» PROBLEM DESCRIPTION
Revise the items below by changing every "Answer as" to "Write times as", and write them out again with nothing else altered.
____________________
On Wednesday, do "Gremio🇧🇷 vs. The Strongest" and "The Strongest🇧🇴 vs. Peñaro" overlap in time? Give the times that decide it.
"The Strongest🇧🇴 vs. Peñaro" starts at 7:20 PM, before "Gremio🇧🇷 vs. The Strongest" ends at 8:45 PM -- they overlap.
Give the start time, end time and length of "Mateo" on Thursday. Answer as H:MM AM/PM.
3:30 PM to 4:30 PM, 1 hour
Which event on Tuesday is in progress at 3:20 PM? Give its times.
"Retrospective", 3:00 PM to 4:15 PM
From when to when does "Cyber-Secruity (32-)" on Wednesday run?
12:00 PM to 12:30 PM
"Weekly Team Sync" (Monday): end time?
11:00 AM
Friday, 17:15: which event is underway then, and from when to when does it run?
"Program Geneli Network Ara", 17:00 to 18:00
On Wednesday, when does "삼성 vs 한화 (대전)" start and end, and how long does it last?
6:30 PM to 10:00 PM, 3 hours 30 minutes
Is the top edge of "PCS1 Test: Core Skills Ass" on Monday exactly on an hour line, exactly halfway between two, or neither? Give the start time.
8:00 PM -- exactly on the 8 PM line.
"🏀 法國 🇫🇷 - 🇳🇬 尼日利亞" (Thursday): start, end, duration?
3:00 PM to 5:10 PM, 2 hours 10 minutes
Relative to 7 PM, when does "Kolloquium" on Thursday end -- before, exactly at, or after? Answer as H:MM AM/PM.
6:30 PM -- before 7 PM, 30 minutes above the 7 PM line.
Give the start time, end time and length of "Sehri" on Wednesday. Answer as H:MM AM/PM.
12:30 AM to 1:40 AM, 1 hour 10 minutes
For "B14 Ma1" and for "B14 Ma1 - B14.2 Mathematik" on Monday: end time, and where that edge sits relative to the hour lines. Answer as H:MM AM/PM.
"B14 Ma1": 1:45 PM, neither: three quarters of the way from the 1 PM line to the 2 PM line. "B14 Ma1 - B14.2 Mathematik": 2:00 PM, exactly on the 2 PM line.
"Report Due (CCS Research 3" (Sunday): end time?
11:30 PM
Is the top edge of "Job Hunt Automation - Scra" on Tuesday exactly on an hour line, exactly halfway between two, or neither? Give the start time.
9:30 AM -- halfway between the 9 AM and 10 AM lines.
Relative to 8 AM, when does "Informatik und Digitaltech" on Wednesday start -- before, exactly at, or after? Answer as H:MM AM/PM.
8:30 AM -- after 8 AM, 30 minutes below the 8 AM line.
____________________
» ANSWER TO THIS PROBLEM
On Wednesday, do "Gremio🇧🇷 vs. The Strongest" and "The Strongest🇧🇴 vs. Peñaro" overlap in time? Give the times that decide it.
"The Strongest🇧🇴 vs. Peñaro" starts at 7:20 PM, before "Gremio🇧🇷 vs. The Strongest" ends at 8:45 PM -- they overlap.
Give the start time, end time and length of "Mateo" on Thursday. Write times as H:MM AM/PM.
3:30 PM to 4:30 PM, 1 hour
Which event on Tuesday is in progress at 3:20 PM? Give its times.
"Retrospective", 3:00 PM to 4:15 PM
From when to when does "Cyber-Secruity (32-)" on Wednesday run?
12:00 PM to 12:30 PM
"Weekly Team Sync" (Monday): end time?
11:00 AM
Friday, 17:15: which event is underway then, and from when to when does it run?
"Program Geneli Network Ara", 17:00 to 18:00
On Wednesday, when does "삼성 vs 한화 (대전)" start and end, and how long does it last?
6:30 PM to 10:00 PM, 3 hours 30 minutes
Is the top edge of "PCS1 Test: Core Skills Ass" on Monday exactly on an hour line, exactly halfway between two, or neither? Give the start time.
8:00 PM -- exactly on the 8 PM line.
"🏀 法國 🇫🇷 - 🇳🇬 尼日利亞" (Thursday): start, end, duration?
3:00 PM to 5:10 PM, 2 hours 10 minutes
Relative to 7 PM, when does "Kolloquium" on Thursday end -- before, exactly at, or after? Write times as H:MM AM/PM.
6:30 PM -- before 7 PM, 30 minutes above the 7 PM line.
Give the start time, end time and length of "Sehri" on Wednesday. Write times as H:MM AM/PM.
12:30 AM to 1:40 AM, 1 hour 10 minutes
For "B14 Ma1" and for "B14 Ma1 - B14.2 Mathematik" on Monday: end time, and where that edge sits relative to the hour lines. Write times as H:MM AM/PM.
"B14 Ma1": 1:45 PM, neither: three quarters of the way from the 1 PM line to the 2 PM line. "B14 Ma1 - B14.2 Mathematik": 2:00 PM, exactly on the 2 PM line.
"Report Due (CCS Research 3" (Sunday): end time?
11:30 PM
Is the top edge of "Job Hunt Automation - Scra" on Tuesday exactly on an hour line, exactly halfway between two, or neither? Give the start time.
9:30 AM -- halfway between the 9 AM and 10 AM lines.
Relative to 8 AM, when does "Informatik und Digitaltech" on Wednesday start -- before, exactly at, or after? Write times as H:MM AM/PM.
8:30 AM -- after 8 AM, 30 minutes below the 8 AM line.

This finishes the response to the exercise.